NZSO with City Choir Dunedin, conducted by Pietari Inkinen

Audience comments: 
'Absolutely spine-tingling'
'I've never sat so still for so long, it was riveting'
'Brilliant and amazing!'
'Thank you that was fantastic. You are lucky being able to do it all again.'
'Watched everything closely, you guys never missed a step.'
'Electrifying concert last night in Dunedin everyone!! Well done!!'
'Thoroughly wonderful evening. Kind regards and my commendations to all in your "Big Sing" hearts and minds in harmony...'

"'Requiem' by NZSO, city choir wonderful" - reads the headline of the Civis column in the ODT on Saturday 6 July. "Last week's performance of Verdi's 'Requiem' by the New Zealand Symphony Orchestra and City Choir Dunedin was outstanding: dramatic and exciting for a large audience... And there was an eerie sensation when trumpets sounded from the door just behind us, answering those in the opposite circle doorway, and in the orchestra. The performance was deeply moving, and a magnificent way to celebrate the choir's sesquicentennial. Congratulations to the choir, and to David Burchell, its Director."

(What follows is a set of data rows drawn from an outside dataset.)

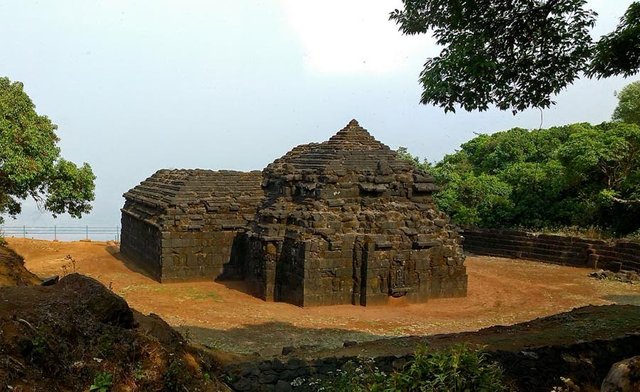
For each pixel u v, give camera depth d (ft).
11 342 20.70
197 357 28.84
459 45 36.83
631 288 85.20
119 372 22.18
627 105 137.08
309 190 73.72
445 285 76.43
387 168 76.02
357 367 30.71
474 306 72.08
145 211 95.66
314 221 70.64
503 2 37.73
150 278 86.43
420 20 39.70
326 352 37.78
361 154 79.10
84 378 21.48
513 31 39.32
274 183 86.02
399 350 36.96
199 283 83.92
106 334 23.47
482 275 95.45
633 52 38.24
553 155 135.13
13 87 72.79
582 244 107.14
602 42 38.88
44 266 93.86
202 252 85.81
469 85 38.19
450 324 61.82
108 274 88.48
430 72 37.70
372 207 74.69
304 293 68.80
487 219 133.28
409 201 77.15
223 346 49.90
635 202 106.11
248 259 81.71
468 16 37.93
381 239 71.36
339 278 70.74
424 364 26.37
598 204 115.24
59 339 22.13
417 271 73.46
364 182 74.95
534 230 124.06
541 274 97.45
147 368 23.03
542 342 37.93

And here's another report, this time by Mike Crowl, who also enjoyed the Dunedin performance.

Were you there? What did you think of the performance? Leave a comment here or send us an email to info@citychoirdunedin.org.nz - we'd love to hear from you!

Wednesday, June 26, 2013

Ethereal magic in sacred work

Christchurch

"The opening, fragile and barely audible, was magical, setting the scene for the whole performance, secure and sensively shaped by Pietari Inkenen" says David Sell in The Press.

Verdi Requiem, 26 June 2013, Canterbury CBS Areana, Christchurch. NZSO with Christchurch City Choir and members of City Choir Dunedin, conducted by Pietari Inkinen


Saturday, June 22, 2013

Verdi concert welcome ray of sunshine

Auckland

"Pietari Inkenen created a mood of appropriate serenity while the combined voices of Auckland Choral and Dunedin's City Choir moved smoothly, within seconds, from whispered testaments of faith to rousing a capella.

The great hurled cries of the Dies Irae were spectacular, against the orchestra's sonic fire and brimstone."

Reviewed by William Dart for the NZ Herald.


Verdi's Messa da Requiem, with soloists Lisa Harper-Brown, Margaret Medlyn, Rosario La Spina, Judd Arthur, Auckland Choral, 60 members of City Choir Dunedin, New Zealand Symphony Orchestra conducted by Pietari Inkenen, Auckland Town Hall, Saturday 22 June 2013.

Other reviews of the Auckland performance:

New Zealand Symphony Orchestra and a star tenor shine in Verdi's Requiem in Auckland by Simon Holden

The day of judgment by Rod Bliss in The Listener of 6-12 July 2013 (click to view larger size):

Tuesday, May 28, 2013

Verdi Requiem in May 2000

Performance enthrals audience


The City of Dunedin Choir shared top billing with the New Zealand Symphony Orchestra in the Town Hall on Saturday evening [27 May 2000] in a magnificent performance of Verdi's Requiem.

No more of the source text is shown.